Seeing the Invisible: How Tiny “Tumorlets” Could Change Our Understanding of Small Intestinal Neuroendocrine Tumors

By Anna C. Greene, PhD, NETRF Chief Scientific Officer

Tumorlets and SI-NETsAt the Neuroendocrine Tumor Research Foundation (NETRF), we fund research that can change how neuroendocrine cancers are understood, diagnosed, and treated. A newly published study, Characterization of Small Intestinal Neuroendocrine Tumorlets, offers exactly that kind of insight. The study was led by Eric Nakakura, MD, PhD, and colleagues at the University of California, San Francisco. It builds on genomic research supported through a NETRF Accelerator Award focused on uncovering the causes of small intestinal neuroendocrine tumors (SI-NETs).

SI-NETs are known for an unusual feature: many patients develop multiple primary tumors in the intestine, known as multifocal disease, while others appear to have just a single tumor, called unifocal disease. Surgeons carefully examine the small intestine, especially the jejunum and ileum, during surgery to find visible tumors, but this study suggests there may be another layer of disease that cannot be seen or felt.

Researchers identified microscopic neuroendocrine tumor clusters in the superficial layers of the small intestine. They named these lesions small intestinal neuroendocrine tumorlets, or SINTs. These tumorlets were tiny, often less than a tenth of a millimeter, and were found in both multifocal and unifocal SI-NET cases. In the study, SINTs were detected in 50% of multifocal cases and 30% of unifocal cases.

Unifocal vs. Multifocal Disease

This finding challenges the traditional distinction between “unifocal” and “multifocal” disease. Some patients who appear to have only one tumor may, in fact, have microscopic lesions that place them on a broader multifocal spectrum. 

“By looking very carefully under the microscope, we found tiny neuroendocrine lesions near visible small intestinal NETs,” said Eric Nakakura, the study’s corresponding author. “These tumorlets were present in about half of multifocal cases and one-third of cases that appeared to have only one tumor. This suggests multifocality may be a more common feature of SI-NETs than previously recognized.  Our findings point to a new way of thinking about how these tumors begin, spread, and progress.”

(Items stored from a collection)
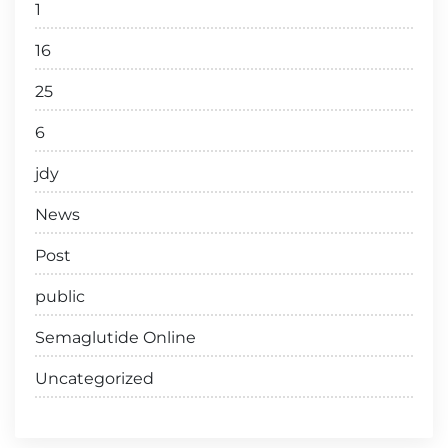
1
16
25
6
jdy
News
Post
public
Semaglutide Online
Uncategorized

- _Task instructions_:
A. According to the tumorlets article, in what share of unifocal cases were SINTs found?
B. Continue the tumorlets article from the point where it ends.

- _Written responses_:
A. 30%

B.
Importantly, patients with either multifocal tumors or microscopic tumorlets showed signs of more locally aggressive disease, including tumor growth around nearby nerves, larger mesenteric masses, and more advanced local tumor stage. However, the study did not find a clear difference in progression-free survival, so larger studies will be needed to understand whether SINTs can help predict long-term outcomes.

The study also raises a compelling biological question: could some tumorlets help seed new tumors? Genomic re-analysis found that some tumors within the same patient shared rare genetic variants, suggesting that a subset of tumor cells may have a common ancestral origin. In other words, at least some SI-NETs that appear separate may be connected through local spread.

The researchers also observed some SINTs within lymphatic vessels, offering a possible route for local spread along the intestine. This may help explain why SI-NETs so often appear as multiple tumors and why the true frequency of multifocal disease may be higher than currently recognized.

New Questions This Study Raises

For patients, this work is still early and does not yet change clinical care. But it opens important new questions:

  • Could SINTs become a biomarker of local aggressiveness?
  • Should pathology review look more carefully for these microscopic lesions?
  • Could understanding tumorlets improve how clinicians assess recurrence risk or surgical margins?

As the authors note, larger studies are needed to validate the prognostic and biological significance of SINTs. Still, this research reveals a hidden layer of SI-NET biology and points toward a more nuanced view of the disease, one that sees not just visible tumors, but the microscopic ecosystems that may shape how tumors develop and spread.

At NETRF, this is why we invest in discovery science. By supporting research that uncovers the earliest and least visible features of neuroendocrine tumors, we move closer to better detection, more precise care, and improved outcomes for patients.